7 Great Dividend Stocks To Invest In
This week on the blog...
Dividend investing is a vital part of your investment strategy, especially holding longterm, so you can start to actual earn dividend income on the regular. Another GREAT source of passive income! I talk a lot about this in my TMM Program, as you students know, but here is a quick short list of 7 great dividend stocks to buy this year.
Lowe's (NYSE:LOW): The home improvement giant may not seem like a very exciting stock. And that's true, unless you like dividend growth. The company has raised its dividend an incredible 46 straight years, and, over the past decade alone, has raised the payout a massive 471%. Another important number that's good for Lowe’s: The average U.S. home is 37 years old. The next generation of DIYers will spend a lot of money at Lowe's.
Walgreens Boots Alliance (NYSE:WBA): One of the largest retail pharmacy operators in the world, Walgreens is undergoing a massive turnaround. Its plans will lower costs, increase digital sales, and maybe most importantly, add full-service healthcare clinics in hundreds of its retail locations in the very near term. Becoming a more integrated healthcare company should help make this profitable company even more profitable, fueling its already-generous dividend to even higher levels. With a dividend yield well above 3% at this writing and 45 years of annual payout growth, there's a lot dividend investors can like about Walgreens stock.
Realty Income (NYSE:O): If you're looking for a simple way to invest in high-quality real estate for income and growth, this might be the perfect stock. The company owns a wide array of largely e-commerce-resistant properties, earning strong cash flows from tenants on long-term leases.
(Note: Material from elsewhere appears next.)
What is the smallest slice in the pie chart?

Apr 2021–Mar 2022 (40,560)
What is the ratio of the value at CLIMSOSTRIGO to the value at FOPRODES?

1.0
Realty Income is one of the newest members of the Dividend Aristocrats, having joined the index in January 2020 after reaching 25 consecutive years of dividend increases (along with 50 straight years of paying investors every month).
Johnson & Johnson (NYSE:JNJ): Johnson & Johnson owns a portfolio of excellent brands that make products people need -- specifically healthcare items. In addition to its Band-Aid, Neutrogena, Tylenol, Zyrtec, Benadryl, and Johnson's brands (among others), Johnson & Johnson has massive and steadily profitable operations in pharmaceuticals and medical devices, the combination of which has allowed the company to increase its dividend for 58 years in a row. This diversity across consumer health brands, pharmaceuticals, and medical devices is unmatched and has proven to be a massive profit engine.
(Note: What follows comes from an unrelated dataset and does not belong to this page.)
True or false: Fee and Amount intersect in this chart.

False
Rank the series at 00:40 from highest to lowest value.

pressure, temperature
Target (NYSE:TGT): In the cutthroat discount retailing world, Target has consistently proven it doesn't have to compete on price to win. For years, it has proven more profitable than its peers, with some of the highest gross and operating margins in retailing. At the same time, its focus on increasing its ecommerce business and expanding in-store offerings has kept sales -- and profits -- growing at a nice clip. With dividend growth at 49 years and counting, dividend investors should put Target on their shopping list.
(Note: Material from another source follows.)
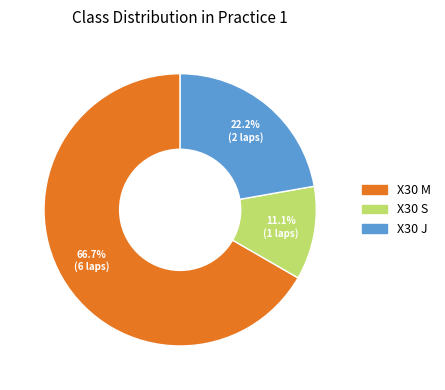

To the nearest percent, what is the difference between the X30 S and X30 J slice percentages?

11%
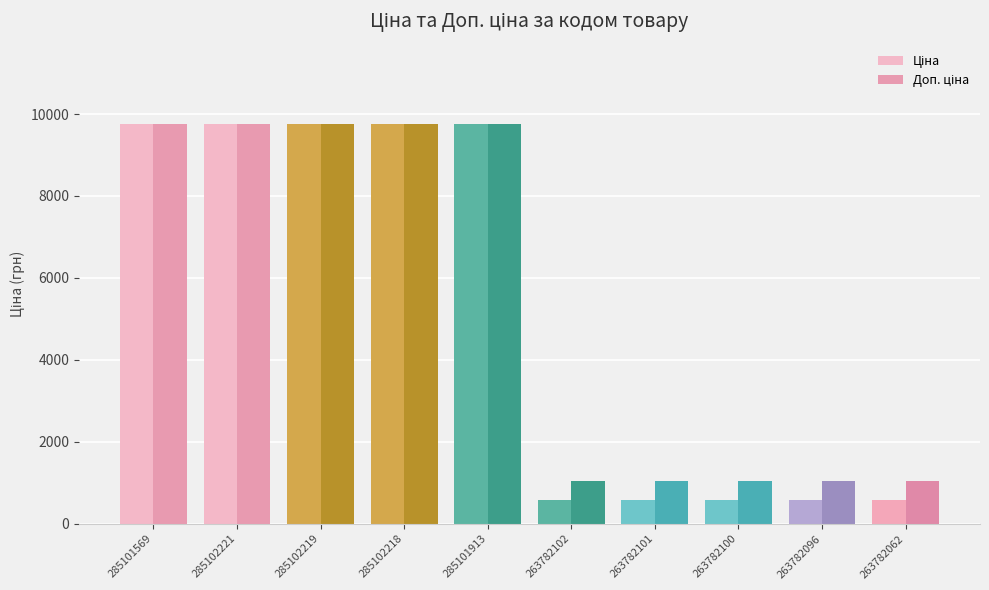

How many distinct data groups are displayed?

2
Microsoft (NASDAQ:MSFT): As one of the largest companies in the world, Microsoft has steadily increased its sales, and its focus on recurring, or subscription-based, revenue sources is an especially attractive feature for dividend investors. The company has a solid balance sheet with more cash than debt and a very low payout ratio that leaves tons of room to increase the dividend. Given its 19-year streak of dividend increases, we wouldn't be surprised if Microsoft joins the Dividend Aristocrats club soon.
American Express (NYSE:AXP): Financial services such as consumer and business lending are another place to find a handful of top dividend stocks, and American Express is one of the best. While not a Dividend Aristocrat, AmEx has a decades-long track record of either raising or maintaining its dividend through every economic environment. That's a credit to its high-quality lending standards and its focus on higher-income consumers who are less likely to default on their debts during weak economic periods. This makes it both a safe investment for long-term investors and a reliable source of dividends.